So how did I get into ragtime?

I remember liking The Entertainer when growing up in the '70s (OK, so I'm a youngster compared to most ragtime lovers), but only in retrospect.

What really got my attention, though, was when downloading a bunch of SID-Player files for my C64 one day -- a few things here and there. One of the titles I saw was, sure enough, The Entertainer, arranged by a guy called John Roache. You may have heard of him.

Well, I liked it, so along with files by a few other SID artists, I went on a downloading rampage, and soon was quite familiar with the ragtime greats. I particularly liked the music of Joseph Lamb.

Eventually, I got an Amiga, and it had sampled sounds (better quality than my PC's sound card in some cases) though it only could play four notes at once.
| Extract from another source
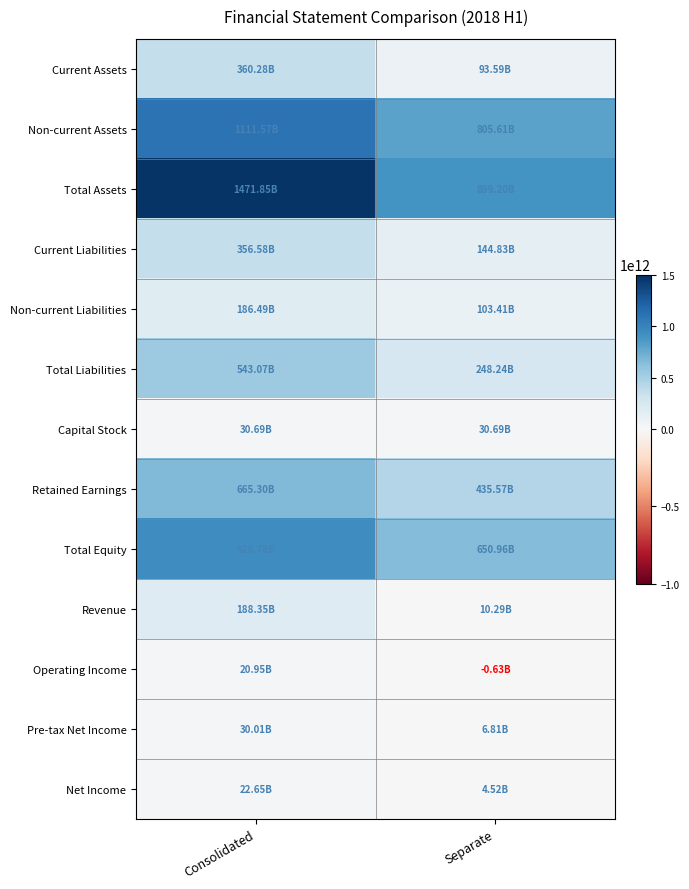

Rank the series by their maximum value, from lowest to highest.

Operating Income, Net Income, Pre-tax Net Income, Capital Stock, Non-current Liabilities, Revenue, Current Liabilities, Current Assets, Total Liabilities, Retained Earnings, Total Equity, Non-current Assets, Total Assets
Still, that was one better than the C64, and back then (1986) no PC could match that sound.

So I began to enter John's SID-Player files into the Amiga, adding a few notes where the Amiga's extra ability would allow. Unfortunately, my own ability in terms of musical knowledge wasn't good enough and I'd hate to go back and listen to those old files now.

Eventually, I got it into my head to actually buy some sheet music and do some arranging of my own. And so it began... I did about two floppy disks full of four-voice stuff before finding a good deal on a used Korg P3 MIDI piano sound module.

By that time, I'd already tried composing (the initial version of Spontaneity Rag -- yes, it actually was back in about '88 when I wrote the first draft of that, come to think about it).

I never knew there was a ragtime scene. One day in 1993, I was thumbing through the newspaper and saw the word RAGTIME written. It was a phone number in Santa Cruz. I called it, and the guy there informed me of a ragtime radio show that had been on the air in this area since 1978. The people at this (408) RAG-TIME phone number actually are trad jazz fans, and they were putting on a festival nearby (that's what the entry in the newspaper was about). I remember some nice jazz SID-Player files so went to the festival, taking the poor-quality sheet music copies of my rags with me.

There were few pianists there, but Marty Eggers did take a look at what I had composed to that point (not much). I got many strange looks, as the youngest in attendance (other than the performers) by about 40 years. The bands didn't really do much for me, and it was there that I began to realize that "trad jazz" today for the most part is immensely boring. I do like the original "jass" recordings I've heard, and any groups which recreate that sound, though.

I began to listen to the radio show (From Rags to Wishes, now on Sundays from 4-7 on KAZU 90.3 in Pacific Grove, Calif.) and really for the first time got exposed to what actual played ragtime sounded like. For the most part, my only exposure had been through computer files and the sheet music I was buying.

I heard on the radio show about a new ragtime festival starting up here, the Monterey Bay ragtime festival. At about the same time, I was starting to think that there should be a place on usenet for ragtime. I began reading rec.music.makers.piano and found a couple ragtime-minded folks, including Mary Haley, whom I later met at the festival.

By 1994, I decided that there simply must be other people like me who loved ragtime but had no idea there was a ragtime scene and performers like Frank French, Scott Kirby and David Thomas Roberts. So I drafted up a Request For Discussion and first sent it to Mary, who sent it to a few others. People agreed with its content, so I posted it to news.groups. There were no disapproving replies, so I arranged an independent votetaker and submitted the Call For Votes on the creation of rec.music.ragtime.

There was a low voter turnout, but the group passed, and on February 14th, 1995, rec.music.ragtime was born. After a month or two, who should I see post to the group I created, but John Roache -- the man responsible for my ragtime mania. We'd come full circle.